At 5 months post-operation, the patient returned for hardware removal. At that time, the patient’s MCP joint motion had improved: Index finger flexion of 45°, and middle, ring, and small finger MCP joint flexion to 70°. Six weeks post-hardware removal, the patient’s motion had improved to 60° of flexion in the index finger, while MCP joint motion in the other fingers remained unchanged (Fig. 5).

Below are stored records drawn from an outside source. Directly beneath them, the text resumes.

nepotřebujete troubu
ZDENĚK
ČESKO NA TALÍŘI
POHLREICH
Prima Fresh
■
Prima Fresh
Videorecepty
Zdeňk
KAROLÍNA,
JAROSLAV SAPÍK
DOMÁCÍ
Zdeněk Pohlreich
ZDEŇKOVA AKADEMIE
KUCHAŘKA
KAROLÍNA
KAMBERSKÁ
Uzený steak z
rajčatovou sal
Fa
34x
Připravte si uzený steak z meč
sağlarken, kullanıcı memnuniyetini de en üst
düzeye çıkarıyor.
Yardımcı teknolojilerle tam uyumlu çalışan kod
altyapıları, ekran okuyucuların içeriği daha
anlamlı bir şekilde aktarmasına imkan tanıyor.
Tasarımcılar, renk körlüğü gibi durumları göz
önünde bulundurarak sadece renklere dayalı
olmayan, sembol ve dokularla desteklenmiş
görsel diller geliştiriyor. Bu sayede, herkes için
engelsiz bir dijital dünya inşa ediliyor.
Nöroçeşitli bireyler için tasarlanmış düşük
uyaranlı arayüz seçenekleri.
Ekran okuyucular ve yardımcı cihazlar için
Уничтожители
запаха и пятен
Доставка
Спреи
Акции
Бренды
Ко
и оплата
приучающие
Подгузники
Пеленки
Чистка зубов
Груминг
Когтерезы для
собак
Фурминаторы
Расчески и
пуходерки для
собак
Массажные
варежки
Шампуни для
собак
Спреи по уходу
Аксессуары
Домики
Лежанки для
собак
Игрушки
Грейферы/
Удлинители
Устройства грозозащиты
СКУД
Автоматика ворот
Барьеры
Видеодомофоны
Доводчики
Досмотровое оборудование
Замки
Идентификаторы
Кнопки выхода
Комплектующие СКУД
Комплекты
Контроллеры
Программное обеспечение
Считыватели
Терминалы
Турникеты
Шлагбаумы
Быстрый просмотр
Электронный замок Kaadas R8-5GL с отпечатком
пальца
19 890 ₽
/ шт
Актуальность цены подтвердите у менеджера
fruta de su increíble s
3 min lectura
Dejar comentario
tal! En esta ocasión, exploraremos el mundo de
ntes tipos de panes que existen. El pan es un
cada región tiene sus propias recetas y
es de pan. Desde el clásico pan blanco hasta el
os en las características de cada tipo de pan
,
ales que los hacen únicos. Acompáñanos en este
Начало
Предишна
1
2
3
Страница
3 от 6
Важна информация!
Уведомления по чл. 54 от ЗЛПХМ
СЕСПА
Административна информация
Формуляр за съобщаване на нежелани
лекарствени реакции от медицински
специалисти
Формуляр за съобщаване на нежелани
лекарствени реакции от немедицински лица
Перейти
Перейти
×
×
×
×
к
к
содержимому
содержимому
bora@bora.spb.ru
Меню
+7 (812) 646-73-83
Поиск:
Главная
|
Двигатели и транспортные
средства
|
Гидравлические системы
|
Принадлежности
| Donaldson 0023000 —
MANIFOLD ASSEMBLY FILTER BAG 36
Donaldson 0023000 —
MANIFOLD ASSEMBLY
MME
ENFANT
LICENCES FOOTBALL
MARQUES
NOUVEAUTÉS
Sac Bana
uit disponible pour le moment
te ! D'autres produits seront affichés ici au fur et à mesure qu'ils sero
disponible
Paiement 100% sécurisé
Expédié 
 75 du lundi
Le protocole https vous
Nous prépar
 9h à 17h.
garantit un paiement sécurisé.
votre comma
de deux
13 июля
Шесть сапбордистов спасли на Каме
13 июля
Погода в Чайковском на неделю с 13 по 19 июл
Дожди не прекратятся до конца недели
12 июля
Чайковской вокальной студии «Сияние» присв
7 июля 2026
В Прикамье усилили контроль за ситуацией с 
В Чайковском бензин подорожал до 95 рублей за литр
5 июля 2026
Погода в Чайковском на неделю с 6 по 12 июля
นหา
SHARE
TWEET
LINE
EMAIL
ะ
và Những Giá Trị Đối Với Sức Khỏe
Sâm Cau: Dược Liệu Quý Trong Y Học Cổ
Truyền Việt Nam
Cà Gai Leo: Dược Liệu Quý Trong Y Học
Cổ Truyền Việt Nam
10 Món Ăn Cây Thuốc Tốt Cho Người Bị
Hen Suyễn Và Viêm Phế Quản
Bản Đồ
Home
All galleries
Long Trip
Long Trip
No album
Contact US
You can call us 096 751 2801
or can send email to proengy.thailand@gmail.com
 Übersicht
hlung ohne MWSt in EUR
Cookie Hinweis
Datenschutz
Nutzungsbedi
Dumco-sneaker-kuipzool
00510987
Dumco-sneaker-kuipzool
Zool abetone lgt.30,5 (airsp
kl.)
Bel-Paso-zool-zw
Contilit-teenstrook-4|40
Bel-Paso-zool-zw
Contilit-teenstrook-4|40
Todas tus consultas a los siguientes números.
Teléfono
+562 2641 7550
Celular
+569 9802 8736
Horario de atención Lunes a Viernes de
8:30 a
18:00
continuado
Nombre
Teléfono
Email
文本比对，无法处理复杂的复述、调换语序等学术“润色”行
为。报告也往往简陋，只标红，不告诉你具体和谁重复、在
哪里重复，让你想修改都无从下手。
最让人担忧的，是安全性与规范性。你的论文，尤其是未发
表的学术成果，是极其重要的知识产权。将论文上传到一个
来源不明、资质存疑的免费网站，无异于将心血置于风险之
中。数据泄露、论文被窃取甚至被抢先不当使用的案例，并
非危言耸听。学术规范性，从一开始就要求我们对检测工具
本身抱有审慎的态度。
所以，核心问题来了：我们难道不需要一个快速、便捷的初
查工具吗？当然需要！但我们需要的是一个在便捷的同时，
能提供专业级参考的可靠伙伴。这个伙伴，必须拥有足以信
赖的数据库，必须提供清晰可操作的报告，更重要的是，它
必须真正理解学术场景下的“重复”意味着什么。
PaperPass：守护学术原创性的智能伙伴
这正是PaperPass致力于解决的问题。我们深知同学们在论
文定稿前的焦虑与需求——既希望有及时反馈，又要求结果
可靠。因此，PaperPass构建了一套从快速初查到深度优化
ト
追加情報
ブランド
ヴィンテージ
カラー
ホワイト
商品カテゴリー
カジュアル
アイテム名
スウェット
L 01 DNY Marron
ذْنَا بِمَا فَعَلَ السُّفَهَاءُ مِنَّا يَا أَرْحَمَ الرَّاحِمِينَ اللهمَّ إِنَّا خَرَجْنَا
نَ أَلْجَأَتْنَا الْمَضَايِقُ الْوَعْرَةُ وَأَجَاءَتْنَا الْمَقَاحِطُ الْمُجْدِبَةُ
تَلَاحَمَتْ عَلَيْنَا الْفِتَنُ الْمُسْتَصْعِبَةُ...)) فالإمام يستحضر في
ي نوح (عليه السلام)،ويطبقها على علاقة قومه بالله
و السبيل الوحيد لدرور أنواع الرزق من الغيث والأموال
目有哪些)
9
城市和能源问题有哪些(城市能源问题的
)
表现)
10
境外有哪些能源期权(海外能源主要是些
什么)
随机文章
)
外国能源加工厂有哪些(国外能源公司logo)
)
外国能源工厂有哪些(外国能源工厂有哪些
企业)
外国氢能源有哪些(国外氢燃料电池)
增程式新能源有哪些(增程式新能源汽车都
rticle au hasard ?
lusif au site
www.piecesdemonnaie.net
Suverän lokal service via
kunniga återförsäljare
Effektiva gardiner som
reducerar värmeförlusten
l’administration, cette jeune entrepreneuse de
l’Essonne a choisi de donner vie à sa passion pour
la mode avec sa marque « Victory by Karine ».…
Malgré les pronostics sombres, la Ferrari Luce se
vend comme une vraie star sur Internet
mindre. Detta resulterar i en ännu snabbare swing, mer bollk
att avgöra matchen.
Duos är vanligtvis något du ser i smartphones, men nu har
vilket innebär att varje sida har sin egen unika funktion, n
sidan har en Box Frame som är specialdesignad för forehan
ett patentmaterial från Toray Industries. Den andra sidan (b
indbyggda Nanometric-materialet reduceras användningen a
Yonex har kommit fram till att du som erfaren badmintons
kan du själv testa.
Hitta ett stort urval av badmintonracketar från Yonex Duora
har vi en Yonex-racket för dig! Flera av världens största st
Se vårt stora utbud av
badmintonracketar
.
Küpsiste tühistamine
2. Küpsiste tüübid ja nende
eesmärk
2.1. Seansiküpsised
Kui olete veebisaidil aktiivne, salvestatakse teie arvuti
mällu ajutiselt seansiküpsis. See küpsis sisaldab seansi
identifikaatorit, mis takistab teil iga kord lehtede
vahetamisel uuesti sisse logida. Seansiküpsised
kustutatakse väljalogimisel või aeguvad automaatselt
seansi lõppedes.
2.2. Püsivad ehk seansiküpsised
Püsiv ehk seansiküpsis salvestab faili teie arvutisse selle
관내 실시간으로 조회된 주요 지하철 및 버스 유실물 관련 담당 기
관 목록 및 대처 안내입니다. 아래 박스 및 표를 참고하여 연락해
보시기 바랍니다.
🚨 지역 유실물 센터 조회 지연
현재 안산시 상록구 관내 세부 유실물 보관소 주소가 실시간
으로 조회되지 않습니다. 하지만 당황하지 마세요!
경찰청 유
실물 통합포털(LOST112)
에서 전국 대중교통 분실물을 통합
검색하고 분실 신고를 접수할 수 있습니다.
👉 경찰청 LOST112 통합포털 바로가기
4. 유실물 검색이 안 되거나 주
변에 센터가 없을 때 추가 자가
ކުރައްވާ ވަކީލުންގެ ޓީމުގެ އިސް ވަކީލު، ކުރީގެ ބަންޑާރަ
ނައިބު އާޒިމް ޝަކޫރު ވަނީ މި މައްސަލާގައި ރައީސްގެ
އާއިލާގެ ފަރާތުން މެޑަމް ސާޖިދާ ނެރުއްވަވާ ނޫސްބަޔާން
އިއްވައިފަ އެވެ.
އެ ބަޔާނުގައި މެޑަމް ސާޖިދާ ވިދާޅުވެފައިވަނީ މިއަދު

Wrist range of motion was 45° flexion and 50° extension. Three months post-hardware removal, the patient was doing well and using her hand normally (Fig. 6). Final DASH score at 1 year postoperatively was 2.5.

Figure 5: Six weeks status post removal of hardware of the right hand.

Figure 6: Three months status post removal of hardware radiographs of the right hand. (a) posteroanterior view, (b) oblique view, (c) lateral view. X-rays show appropriate healing post removal of bridge plating of the second and third metacarpals with fixation of ulna shaft fracture.

CMC fracture dislocation of the second and third metacarpals is a rare injury resulting from high-energy trauma that often requires surgical fixation to treat ^[6]. While fracture-dislocation at the base of the first metacarpal (Bennett fracture-dislocation) is well-recognized as the most common metacarpal fracture-dislocation injury pattern, second and third metacarpal base fracture dislocations with associated capitate fractures are less commonly reported ^[7,8]. Dorji and Thrinley reported a similar rare case of missed fracture-dislocation of the second and third CMC joints initially misdiagnosed as a blunt trauma to the hand, but that was successfully treated with open reduction and percutaneous pinning with K-wires ^[9]. In the setting of possible devitalized bone or extensive comminution of the articular surface, bridge plating helps restore the alignment of the joint while minimizing disruption to the soft tissues and bloody supply. It also provides greater stability than K-wires to allow more aggressive early range of motion, which can be particularly helpful in the setting of polytrauma. This case report demonstrates that it is a safe and effective alternative to K-wires or joint fusion. Given the rarity of intra-articular fractures of the second through fifth metacarpal bases, there is no consensus regarding gold standard treatment for these injuries, and management depends on fracture injury pattern and patient presentation ^[12]. Non-operative management includes closed reduction and immobilization. However, unstable fractures involving dislocation often require internal fixation ^[1]. Concerning second metacarpal base fractures, a review by Bushnell et al. documented 13 case reports encompassing 15 patients from 1979 to 2001, with nine patients treated surgically and five non-operatively ^[12,13]. Cases treated with surgery had favorable outcomes, and this approach is preferred more so to restore the function of the extensor carpi radialis brevis muscle than to restore joint congruity, given the minimal motion of the second CMC joint. Third metacarpal base fractures are rare, but surgical treatment is favored to restore musculotendinous function ^[13]. In this case, surgical fixation with bridge plating was a viable option to avoid arthrodesis of the CMC joints. Despite the concern for devitalized bone and the subacute nature of presentation of the injury, this case showed excellent functional results at 1-year follow-up.

CMC fracture dislocations are a rare injury that may be missed based on initial clinical presentation and imaging, but are important to recognize given the potential for long-term functional deficits. To date, no research has presented a case of second and third metacarpal base fracture dislocations treated with open reduction and bridge plating construct. This case report highlights a rare injury and supports bridge plating as a safe treatment alternative for CMC fracture dislocations with good functional outcomes, even in a subacute setting with concern of devitalized bone.

Open reduction with bridge plating provides a safe and effective treatment option for subacute presentations of rare CMC fracture dislocations, offering preservation of joint function and avoiding the need for CMC fusion.